Even when the team’s first home game of the season was postponed just minutes beforehand, out came free drinks, mostly local brands, to help assuage the situation.
Ale Industries, which brews a couple miles down the road from Laney, is the team’s first official beer sponsor. The brewery has a special “Town Roots” edition of its “Town Beer,” emblazoned with the Roots’ crest, and 5.1% of sales of the 5.1% ABV beverage go back to Oakland organizations like the East Bay Community Fund.

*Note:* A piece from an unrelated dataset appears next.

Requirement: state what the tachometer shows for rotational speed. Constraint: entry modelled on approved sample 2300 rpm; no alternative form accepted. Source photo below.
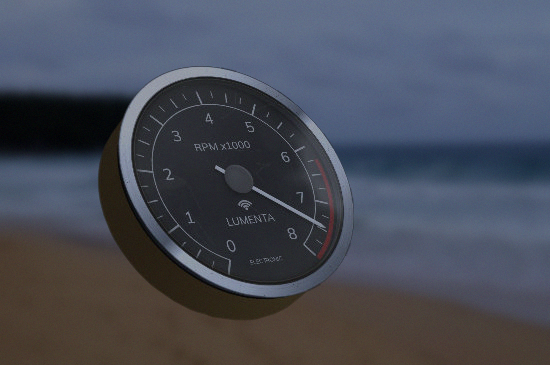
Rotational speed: 7500 rpm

“I think [using local vendors] follows along with what they state in their mission,” Roots fan and Bay Area native Andrew Nguyen said at an August home game. “It definitely feels communal when I’m here. When they partner up with the library or the zoo, or with the vendors, it feels more connected.”
The Roots aren’t the first local sports team to look to food to connect with fans.
When the Golden State Warriors’ Chase Center opened in 2019, Oakland mainstay Bakesale Betty headlined the stadium’s food offerings. It was a small homage to The Town in a time when Oakland-based fans saw one of their beloved teams head across the Bay.
“When we knew we wanted to move the Warriors back to San Francisco, one of the big elements was making sure we were bringing the local community along with us,” Yoyo Chan, vice president of government and public affairs for the Warriors and Chase Center, told Nosh. “And obviously in the Bay Area, we know food is a huge piece of that, and so when we started our outreach process in San Francisco, one of the first things that we did was make sure we were talking to small business owners along the Third Street Corridor, and more importantly, making sure that there was Oakland reflected in our culinary offerings because they are such a big part of who we are as the Warriors.”
The Oakland Athletics, likewise, started bringing in local food trucks to each game in 2017 as part of an effort to spruce up the much-maligned Coliseum for as long as the team does stick around.
“[Food] is a great example of what makes Oakland special: this diversity and richness of different cultures coming together and creating mashups which are greater than the sum of their parts,” said Geddes, speaking shortly after a game that had food trucks featuring New Orleans Cajun, Mexican and Afro-Brazilian food. “You want to provide something which really leans into the opportunities that are present here in the city of Oakland.”